Près de 200 ans plus tard, nous traversons cette terre autrefois infranchissable. Propulsés par l’eau et le vent, nous poursuivons notre chemin à travers l’immensité. Nous faisons halte à l’estancia Río Penitente, autre domaine agricole chargé d’histoire, mais promis quant à lui à un brillant avenir. Comme ses trois frères et sœurs, Christopher Dick Leigh est profondément attaché à son pays. Après que leurs arrière-arrière-grands-parents sont partis d’Écosse et ont transité par les îles Malouines jusqu’en Patagonie, ils y vivent aujourd’hui dans la cinquième génération et ont modernisé en profondeur leur domaine de 12 000 hectares. À l’heure actuelle, ils exploitent non seulement un élevage de moutons, de lamas et de chevaux, mais ils ont également transformé une partie des bâtiments en hébergements de vacances pour des touristes dont le nombre progresse rapidement.

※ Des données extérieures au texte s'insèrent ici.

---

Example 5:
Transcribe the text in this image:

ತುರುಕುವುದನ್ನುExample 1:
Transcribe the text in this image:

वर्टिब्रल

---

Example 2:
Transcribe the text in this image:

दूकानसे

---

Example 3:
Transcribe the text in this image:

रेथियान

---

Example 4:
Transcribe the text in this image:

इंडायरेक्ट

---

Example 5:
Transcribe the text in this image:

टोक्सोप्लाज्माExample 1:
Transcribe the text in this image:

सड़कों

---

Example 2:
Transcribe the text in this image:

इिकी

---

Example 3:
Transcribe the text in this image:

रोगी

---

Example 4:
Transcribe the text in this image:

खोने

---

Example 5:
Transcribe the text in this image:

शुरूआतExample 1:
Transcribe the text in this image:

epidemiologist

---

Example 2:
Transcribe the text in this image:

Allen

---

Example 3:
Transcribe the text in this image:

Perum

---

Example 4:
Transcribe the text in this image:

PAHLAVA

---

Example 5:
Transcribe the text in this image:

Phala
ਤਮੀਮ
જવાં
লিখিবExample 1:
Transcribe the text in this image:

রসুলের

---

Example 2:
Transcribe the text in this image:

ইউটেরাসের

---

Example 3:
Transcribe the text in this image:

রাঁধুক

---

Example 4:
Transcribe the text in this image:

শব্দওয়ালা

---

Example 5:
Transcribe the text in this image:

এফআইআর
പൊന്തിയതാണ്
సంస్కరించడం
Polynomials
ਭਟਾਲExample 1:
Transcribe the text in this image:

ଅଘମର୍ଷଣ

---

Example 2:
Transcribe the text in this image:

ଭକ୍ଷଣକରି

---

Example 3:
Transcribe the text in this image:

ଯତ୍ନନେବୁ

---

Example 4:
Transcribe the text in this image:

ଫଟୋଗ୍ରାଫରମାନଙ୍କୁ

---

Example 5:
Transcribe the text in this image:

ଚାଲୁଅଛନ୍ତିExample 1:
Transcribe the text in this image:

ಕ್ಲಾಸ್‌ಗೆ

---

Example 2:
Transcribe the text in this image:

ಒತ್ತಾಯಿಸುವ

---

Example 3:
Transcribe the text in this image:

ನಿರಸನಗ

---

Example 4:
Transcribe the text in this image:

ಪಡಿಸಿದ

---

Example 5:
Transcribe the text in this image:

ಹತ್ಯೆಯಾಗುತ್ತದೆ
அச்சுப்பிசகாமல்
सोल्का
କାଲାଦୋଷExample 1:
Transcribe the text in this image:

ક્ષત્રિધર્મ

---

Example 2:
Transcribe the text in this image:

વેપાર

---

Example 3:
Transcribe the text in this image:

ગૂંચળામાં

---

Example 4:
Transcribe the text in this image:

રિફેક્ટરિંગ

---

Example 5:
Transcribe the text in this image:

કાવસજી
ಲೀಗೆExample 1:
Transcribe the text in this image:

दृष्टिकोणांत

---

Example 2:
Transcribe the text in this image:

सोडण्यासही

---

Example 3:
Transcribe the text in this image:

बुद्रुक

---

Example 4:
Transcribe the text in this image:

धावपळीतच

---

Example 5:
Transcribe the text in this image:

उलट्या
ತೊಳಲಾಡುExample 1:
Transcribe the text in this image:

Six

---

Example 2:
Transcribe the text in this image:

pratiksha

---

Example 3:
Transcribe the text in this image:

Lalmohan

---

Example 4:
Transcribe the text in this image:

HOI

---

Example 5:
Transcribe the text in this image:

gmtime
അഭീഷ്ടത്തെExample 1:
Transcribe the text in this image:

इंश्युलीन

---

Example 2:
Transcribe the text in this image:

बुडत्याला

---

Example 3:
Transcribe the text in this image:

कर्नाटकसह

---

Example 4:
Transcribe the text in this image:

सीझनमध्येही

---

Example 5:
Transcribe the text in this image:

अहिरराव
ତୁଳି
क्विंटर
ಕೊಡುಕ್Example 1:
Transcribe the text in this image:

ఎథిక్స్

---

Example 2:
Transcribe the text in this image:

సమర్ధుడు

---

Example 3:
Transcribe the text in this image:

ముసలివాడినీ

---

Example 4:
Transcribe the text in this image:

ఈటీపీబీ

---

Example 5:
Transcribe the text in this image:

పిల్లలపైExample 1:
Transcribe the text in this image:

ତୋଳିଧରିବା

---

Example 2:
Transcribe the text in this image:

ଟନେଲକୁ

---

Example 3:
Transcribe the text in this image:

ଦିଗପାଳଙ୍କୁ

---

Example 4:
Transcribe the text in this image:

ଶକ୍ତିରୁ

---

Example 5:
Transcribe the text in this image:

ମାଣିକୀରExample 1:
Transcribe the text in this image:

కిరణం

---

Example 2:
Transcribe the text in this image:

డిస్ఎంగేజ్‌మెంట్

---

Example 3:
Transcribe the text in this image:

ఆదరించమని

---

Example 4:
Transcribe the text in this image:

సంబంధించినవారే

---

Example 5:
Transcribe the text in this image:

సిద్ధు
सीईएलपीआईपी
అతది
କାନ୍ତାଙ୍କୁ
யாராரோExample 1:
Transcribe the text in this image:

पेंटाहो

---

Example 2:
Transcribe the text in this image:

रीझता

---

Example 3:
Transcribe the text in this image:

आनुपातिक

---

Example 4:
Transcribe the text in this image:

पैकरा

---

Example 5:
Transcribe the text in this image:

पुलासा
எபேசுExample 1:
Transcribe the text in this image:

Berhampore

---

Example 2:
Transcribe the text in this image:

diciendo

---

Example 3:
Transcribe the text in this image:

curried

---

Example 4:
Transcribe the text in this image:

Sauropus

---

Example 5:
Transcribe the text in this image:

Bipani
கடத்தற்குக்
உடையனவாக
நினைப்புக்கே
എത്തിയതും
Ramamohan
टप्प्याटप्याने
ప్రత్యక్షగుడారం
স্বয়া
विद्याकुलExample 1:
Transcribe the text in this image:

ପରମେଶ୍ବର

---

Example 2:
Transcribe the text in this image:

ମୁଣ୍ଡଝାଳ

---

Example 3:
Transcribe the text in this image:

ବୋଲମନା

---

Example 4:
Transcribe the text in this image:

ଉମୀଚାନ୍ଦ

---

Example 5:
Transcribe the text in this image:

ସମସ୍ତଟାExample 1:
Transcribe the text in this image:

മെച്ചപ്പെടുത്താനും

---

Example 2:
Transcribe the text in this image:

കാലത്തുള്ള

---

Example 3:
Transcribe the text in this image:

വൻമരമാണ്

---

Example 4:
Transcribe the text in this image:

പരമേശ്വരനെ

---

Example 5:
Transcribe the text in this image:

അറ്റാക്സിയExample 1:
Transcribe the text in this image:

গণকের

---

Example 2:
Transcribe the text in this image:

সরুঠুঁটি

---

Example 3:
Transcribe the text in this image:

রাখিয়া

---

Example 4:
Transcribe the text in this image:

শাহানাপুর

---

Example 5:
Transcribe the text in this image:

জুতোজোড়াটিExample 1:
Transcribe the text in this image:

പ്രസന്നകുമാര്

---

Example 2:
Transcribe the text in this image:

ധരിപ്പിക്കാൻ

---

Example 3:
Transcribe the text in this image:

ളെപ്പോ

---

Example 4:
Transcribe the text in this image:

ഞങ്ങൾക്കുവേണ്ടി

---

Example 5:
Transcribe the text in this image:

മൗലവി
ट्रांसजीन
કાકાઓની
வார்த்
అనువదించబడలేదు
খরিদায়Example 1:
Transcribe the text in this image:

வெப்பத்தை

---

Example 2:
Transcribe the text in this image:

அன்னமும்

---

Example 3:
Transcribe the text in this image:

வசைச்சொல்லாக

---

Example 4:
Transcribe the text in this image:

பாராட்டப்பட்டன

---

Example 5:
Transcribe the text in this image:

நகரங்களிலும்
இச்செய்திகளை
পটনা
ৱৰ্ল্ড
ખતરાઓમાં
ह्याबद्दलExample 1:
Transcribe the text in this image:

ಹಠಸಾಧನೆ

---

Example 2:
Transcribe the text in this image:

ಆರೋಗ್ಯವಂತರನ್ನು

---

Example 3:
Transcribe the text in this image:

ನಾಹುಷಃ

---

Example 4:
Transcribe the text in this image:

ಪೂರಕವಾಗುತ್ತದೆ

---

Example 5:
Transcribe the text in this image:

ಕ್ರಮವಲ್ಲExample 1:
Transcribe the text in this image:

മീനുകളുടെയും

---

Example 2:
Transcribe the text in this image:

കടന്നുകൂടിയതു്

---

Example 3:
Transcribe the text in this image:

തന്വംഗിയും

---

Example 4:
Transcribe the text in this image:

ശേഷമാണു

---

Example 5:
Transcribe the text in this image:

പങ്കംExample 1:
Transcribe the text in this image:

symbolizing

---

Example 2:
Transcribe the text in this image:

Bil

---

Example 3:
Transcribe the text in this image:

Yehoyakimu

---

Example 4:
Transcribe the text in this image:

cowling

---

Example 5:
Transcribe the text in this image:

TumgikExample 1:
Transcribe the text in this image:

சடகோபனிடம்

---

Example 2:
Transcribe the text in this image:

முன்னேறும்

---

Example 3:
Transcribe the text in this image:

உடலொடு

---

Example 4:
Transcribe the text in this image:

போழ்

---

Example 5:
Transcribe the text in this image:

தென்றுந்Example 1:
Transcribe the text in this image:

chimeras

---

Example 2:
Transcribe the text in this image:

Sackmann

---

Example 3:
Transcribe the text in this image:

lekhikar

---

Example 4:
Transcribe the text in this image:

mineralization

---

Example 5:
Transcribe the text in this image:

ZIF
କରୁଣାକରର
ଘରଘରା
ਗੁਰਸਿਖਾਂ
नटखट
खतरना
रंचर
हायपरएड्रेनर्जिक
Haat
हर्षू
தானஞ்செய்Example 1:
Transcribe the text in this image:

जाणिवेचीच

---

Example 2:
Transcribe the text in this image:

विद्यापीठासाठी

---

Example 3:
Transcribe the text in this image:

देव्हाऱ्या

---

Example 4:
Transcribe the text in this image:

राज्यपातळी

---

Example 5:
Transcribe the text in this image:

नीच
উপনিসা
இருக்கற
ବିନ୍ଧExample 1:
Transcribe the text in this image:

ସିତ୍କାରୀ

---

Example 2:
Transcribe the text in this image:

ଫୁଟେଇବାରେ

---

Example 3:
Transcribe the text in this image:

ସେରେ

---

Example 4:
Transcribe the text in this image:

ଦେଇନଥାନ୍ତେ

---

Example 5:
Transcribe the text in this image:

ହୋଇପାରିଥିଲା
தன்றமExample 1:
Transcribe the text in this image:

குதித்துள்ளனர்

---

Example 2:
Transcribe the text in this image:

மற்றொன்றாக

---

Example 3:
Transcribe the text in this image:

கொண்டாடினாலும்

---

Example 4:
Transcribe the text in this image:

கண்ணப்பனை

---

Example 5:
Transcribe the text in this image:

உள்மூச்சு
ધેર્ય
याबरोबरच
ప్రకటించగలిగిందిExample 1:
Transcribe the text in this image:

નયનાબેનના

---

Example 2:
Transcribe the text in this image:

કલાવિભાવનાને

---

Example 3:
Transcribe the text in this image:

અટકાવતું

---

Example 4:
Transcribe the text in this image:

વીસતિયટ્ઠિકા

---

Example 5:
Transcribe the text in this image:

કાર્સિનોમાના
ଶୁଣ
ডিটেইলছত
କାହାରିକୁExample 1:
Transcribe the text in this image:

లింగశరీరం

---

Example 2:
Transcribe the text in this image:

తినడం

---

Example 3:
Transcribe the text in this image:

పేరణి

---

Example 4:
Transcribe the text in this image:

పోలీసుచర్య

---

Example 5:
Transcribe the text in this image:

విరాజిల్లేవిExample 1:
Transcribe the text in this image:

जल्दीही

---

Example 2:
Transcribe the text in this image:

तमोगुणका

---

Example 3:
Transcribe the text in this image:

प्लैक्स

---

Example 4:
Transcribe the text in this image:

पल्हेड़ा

« La Patagonie est à tous égards un endroit unique », explique Dick Leigh. « Pour nous, il est tout à fait normal de vivre les quatre saisons en une seule journée et de ne jamais savoir quelle est la meilleure façon de s’habiller. Mais grâce aux touristes, qui se montrent fortement impressionnés, nous portons sur notre environnement un regard nouveau.
» On pourrait comparer le changement actuel à l’arrivée des pionniers, il y a plus d’un siècle, lorsqu’ils ont amené les premiers moutons. « Cela a bouleversé à l’époque tout le système économique de la région », explique Dick Leigh. « Quelque chose de similaire pourrait se produire ici avec les eFuels. »
Nous poursuivons notre route vers le nord en passant par Puerto Natales et un fjord baptisé « Seno Última Esperanza », le détroit du dernier espoir. Traversant ensuite le parc national Torres del Paine, nous découvrons au détour de chaque virage un nouveau sommet escarpé, un glacier, un lac, une rivière ou encore une cascade d’un bleu azur ou d’un vert émeraude enchanteurs. Souvent qualifié de huitième merveille du monde, Torres del Paine mérite ce titre plus que bien d’autres endroits. La région est si sauvage, si reculée et si singulière qu’elle a au début du siècle dernier été le point de départ de quelques-unes des dernières expéditions sérieuses parties à la recherche d’espèces de géants en fait déjà éteintes depuis la période glacière. De nouveaux fossiles y sont encore régulièrement découverts et tout récemment, en 2022, des chercheurs ont annoncé la première exhumation complète d’une femelle ichthyosaure gravide.
Aujourd’hui, d’immenses condors des Andes, dont les ailes peuvent atteindre trois mètres d’envergure, planent sans effort au-dessus des sommets. Avec la Panamera, nous nous arrêtons pour observer trois pumas tirant dans un sous-bois un guanaco, un lama sud-américain, qu’ils viennent de tuer. Il nous semble maintenant être arrivés au bout du monde, la route se perd peu à peu dans le néant. Non loin de là, nous observons les gauchos de l’estancia Cerro Guido qui, montés sur leurs chevaux, conduisent de grands troupeaux de moutons à travers la plaine de Patagonie. Ici, le passage du temps est à peine perceptible, passé et présent se confondent. Beaucoup de choses étaient autrefois parfaitement semblables à ce qu’elles sont aujourd’hui. La Patagonie était déjà cette extrémité du monde battue par les vents – un endroit à l’époque dangereux, promu au rang de terre de prédilection d’explorateurs intrépides. Aujourd’hui s’ouvre ici une nouvelle ère de découvertes.
Si le vent hurle toujours inlassablement, il n’est plus source de peur, comme le ressentait Gabriela Mistral. Il est le moteur de l’avenir – et un symbole d’espoir.